1) If we're going to blindly attach "nofollow" to all the external links, why are we allowing Wikia links to be propped up artificially? Are we in the business of conflict of interest now?
2) Myspace blogs were recently added to the spam blacklist by Raul per request of Jimbo, although no one else seems to know why, how, or per what rationale. I won't pretend to know what Jimbo's been up to past not having edited Wikipedia since the is-it-or-is-it-not-a decree, but perhaps some more explanation on this would be worthwhile? Seems like we're blocking a shitload of otherwise worthwhile primary source material for many of our articles for the sake of...well...nothing. Meanwhile, a blog ''not'' hosted on MySpace is still a-okay, which is patently absurd on its face. I'm wondering what the thought process was on this, since no one else seems to want to chime in.

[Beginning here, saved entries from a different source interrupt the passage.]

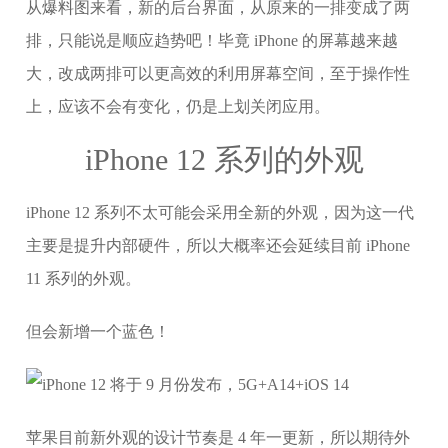
从爆料图来看，新的后台界面，从原来的一排变成了两
排，只能说是顺应趋势吧！毕竟 iPhone 的屏幕越来越
大，改成两排可以更高效的利用屏幕空间，至于操作性
上，应该不会有变化，仍是上划关闭应用。
iPhone 12 系列的外观
iPhone 12 系列不太可能会采用全新的外观，因为这一代
主要是提升内部硬件，所以大概率还会延续目前 iPhone
11 系列的外观。
但会新增一个蓝色！
苹果目前新外观的设计节奏是 4 年一更新，所以期待外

3) Did you folks know we have a bot that reverts links that are arbitrarily considered spam? I didn't until today. [[User:Shadowbot1]]. I convinced him to post the blacklist where we could see it, and while some (most?) are useful, others are pretty screwy, and I'm not sure this is helpful in the long run.
I'm starting to think that our focus on spam is becoming a problem rather than a benefit to the project. How much collateral damage are we willing to accept in the project to take care of this "problem" that people think is massive? One out of every 10? 5% poor hits? Do we have some sort of measurement we're using here?